══ Materiale dell'esercizio

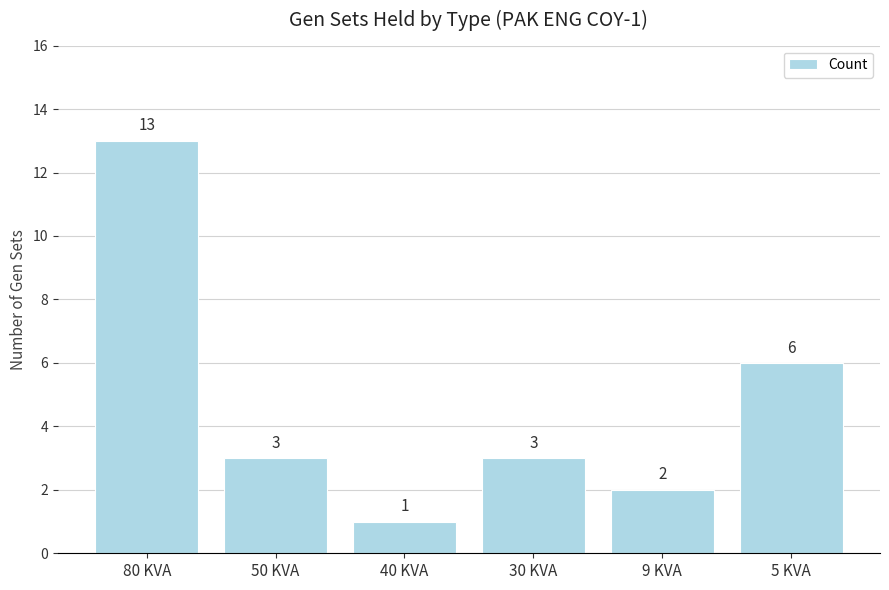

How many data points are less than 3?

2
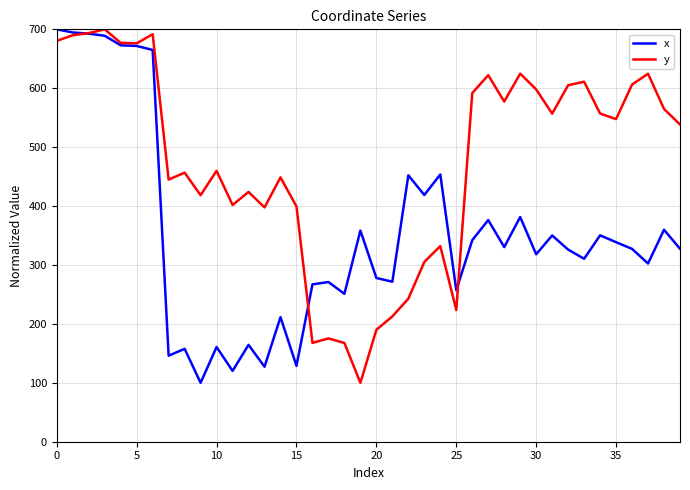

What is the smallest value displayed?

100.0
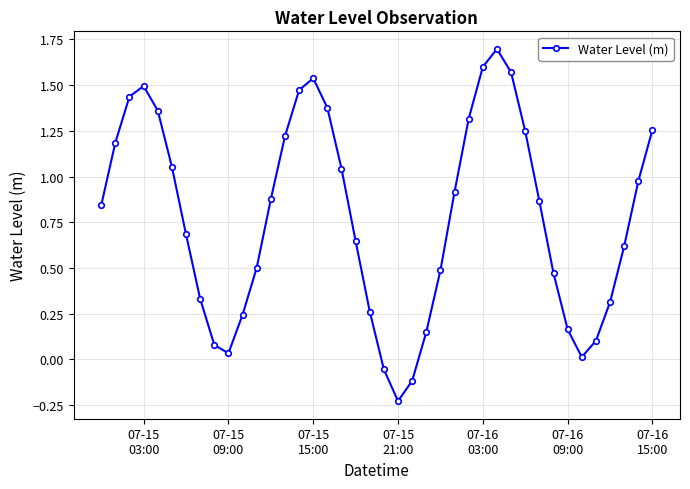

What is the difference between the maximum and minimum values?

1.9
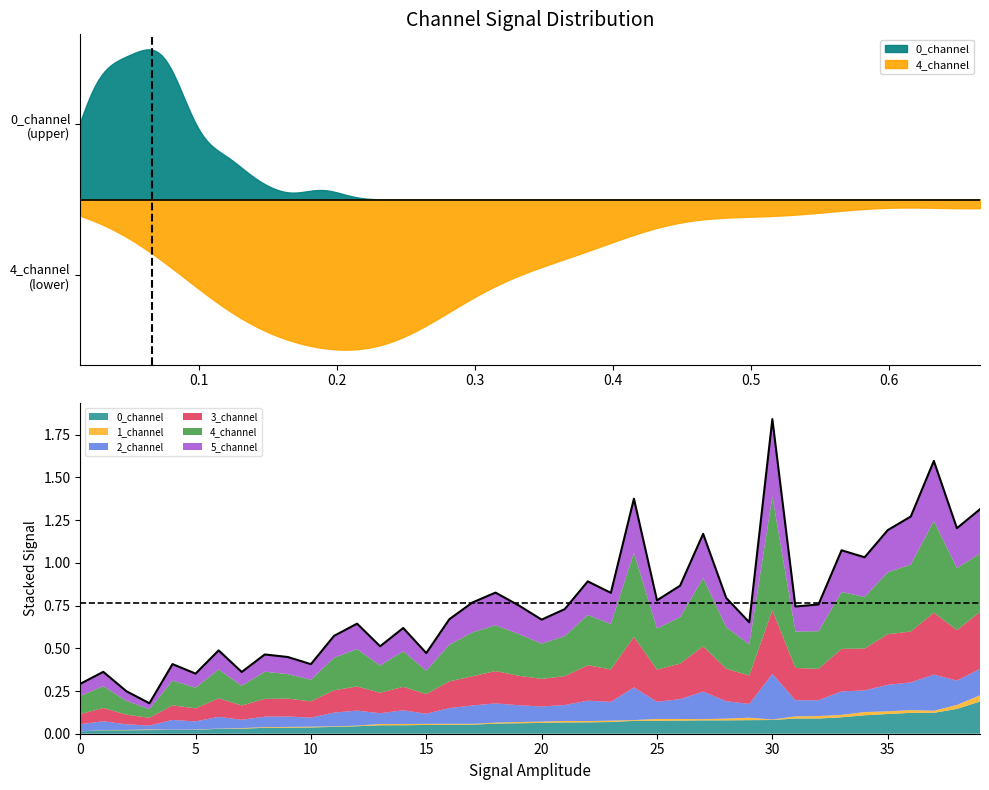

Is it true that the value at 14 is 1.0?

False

════

== Da fare ==
Conta le righe qui sopra che contengono la stringa "What", distinguendo tra maiuscole e minuscole. Scrivi soltanto il numero.

== Risultato dell'esercizio ==
2